Но когда в огромном, чудовищно-пышном городе, где можно было достать птичье молоко, не стало ржаного хлеба, когда сопливый мальчишка, торговавший с лотка оладьями на конопляном масле, запросил девять гривен за один оладышек, Евграф начал укладывать свой сундук.

Перед отъездом он повидал Матвея Васильича.

— В свою пору вы меня пристроили к месту, Матвей Васильич, — сказал Евграф. — На том спасибо. Нынче прошу не гневаться. Корысти я не ищу, а только проживать тут нету силы.

— Куда же ты собрался?

— К себе в степь, поближе к хлебу.

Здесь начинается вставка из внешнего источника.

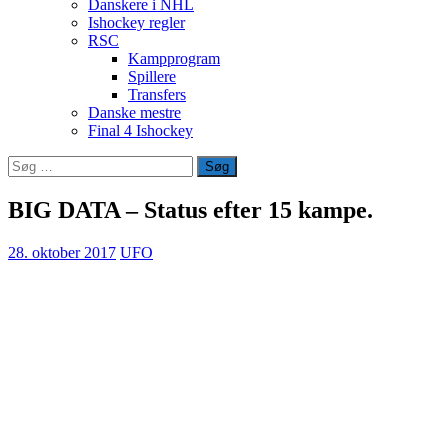
Danskere i NHL
Ishockey regler
RSC
Kampprogram
Spillere
Transfers
Danske mestre
Final 4 Ishockey
Søg
efter:
BIG DATA – Status efter 15 kampe.
28. oktober 2017
UFO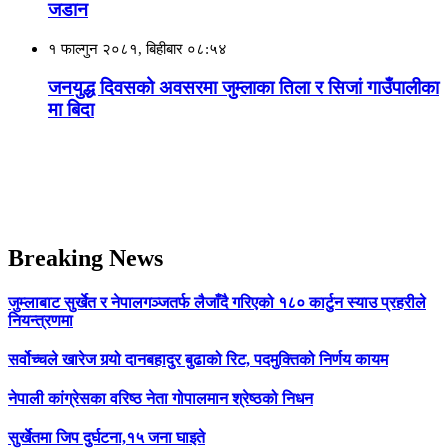
जडान
१ फाल्गुन २०८१, बिहीबार ०८:५४
जनयुद्ध दिवसको अवसरमा जुम्लाका तिला र सिजां गाउँपालीका
मा बिदा
Breaking News
जुम्लाबाट सुर्खेत र नेपालगञ्जतर्फ लैजाँदै गरिएको १८० कार्टुन स्याउ प्रहरीले
नियन्त्रणमा
सर्वोच्चले खारेज गर्‍यो दानबहादुर बुढाको रिट, पदमुक्तिको निर्णय कायम
नेपाली कांग्रेसका वरिष्ठ नेता गोपालमान श्रेष्ठको निधन
सुर्खेतमा जिप दुर्घटना,१५ जना घाइते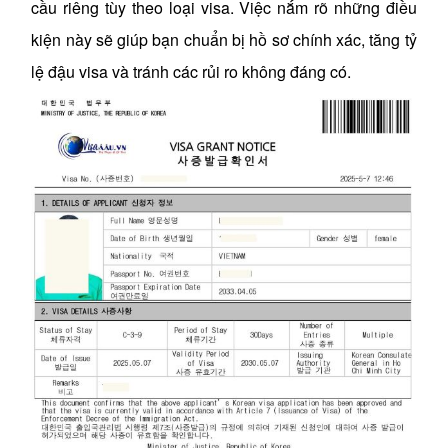
cầu riêng tùy theo loại visa. Việc nắm rõ những điều
kiện này sẽ giúp bạn chuẩn bị hồ sơ chính xác, tăng tỷ
lệ đậu visa và tránh các rủi ro không đáng có.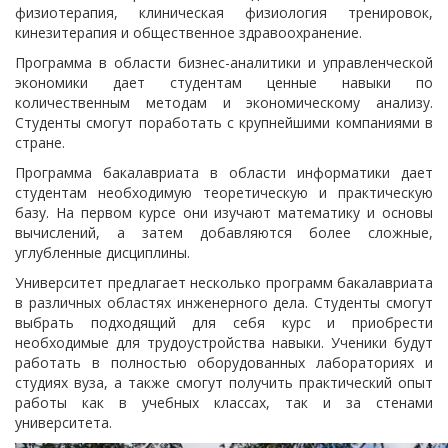
физиотерапия, клиническая физиология тренировок,
кинезитерапия и общественное здравоохранение.
Программа в области бизнес-аналитики и управленческой
экономики дает студентам ценные навыки по
количественным методам и экономическому анализу.
Студенты смогут поработать с крупнейшими компаниями в
стране.
Программа бакалавриата в области информатики дает
студентам необходимую теоретическую и практическую
базу. На первом курсе они изучают математику и основы
вычислений, а затем добавляются более сложные,
углубленные дисциплины.
Университет предлагает несколько программ бакалавриата
в различных областях инженерного дела. Студенты смогут
выбрать подходящий для себя курс и приобрести
необходимые для трудоустройства навыки. Ученики будут
работать в полностью оборудованных лабораториях и
студиях вуза, а также смогут получить практический опыт
работы как в учебных классах, так и за стенами
университета.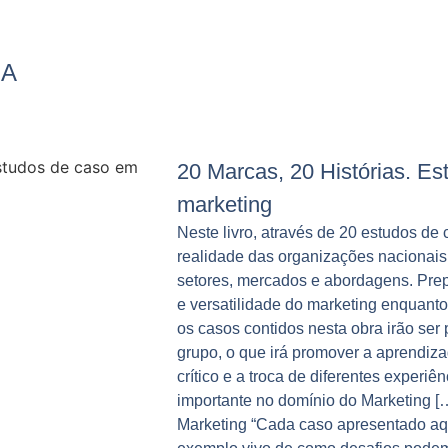
IA
20 Marcas, 20 Histórias. E
marketing
Neste livro, através de 20 estudos de
realidade das organizações nacionai
setores, mercados e abordagens. Prep
e versatilidade do marketing enquanto 
os casos contidos nesta obra irão ser
grupo, o que irá promover a aprendiz
crítico e a troca de diferentes experiê
importante no domínio do Marketing 
Marketing “Cada caso apresentado aqu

Чай, батюшке вашему, Василь Леонтьичу, пригожусь, коли старое не вспомянет.

Попрощавшись, он взглянул на Ирину — узенькую остроплечую девочку — и спросил тем грубовато-ласковым баском, каким пугают маленьких:

— Деду кланяться, что ль? — Он чуть дотронулся двумя кривыми жесткими пальцами до ее голого плечика.

— Может, когда тебе калача пришлю, — сказал он, приоткрывая свой желтый дубовый оскал.

Обернувшись к отцу, он покачал головою.

— Лихо придется. Попомните, Матвей Васильич, недалеко время — дерево радо будет корнем вверх расти, да и то не пустят.

— Ты — о ней? — спросил Матвей Васильич, обняв дочь.

— Зачем о ней? Она под крылом. Я — вон о чем!

И Евграф показал за окно на улицу.

Он ушел довольный собою, как будто ловко кого-то обошел, перехитрил и теперь раскусывал сочный плод удачи.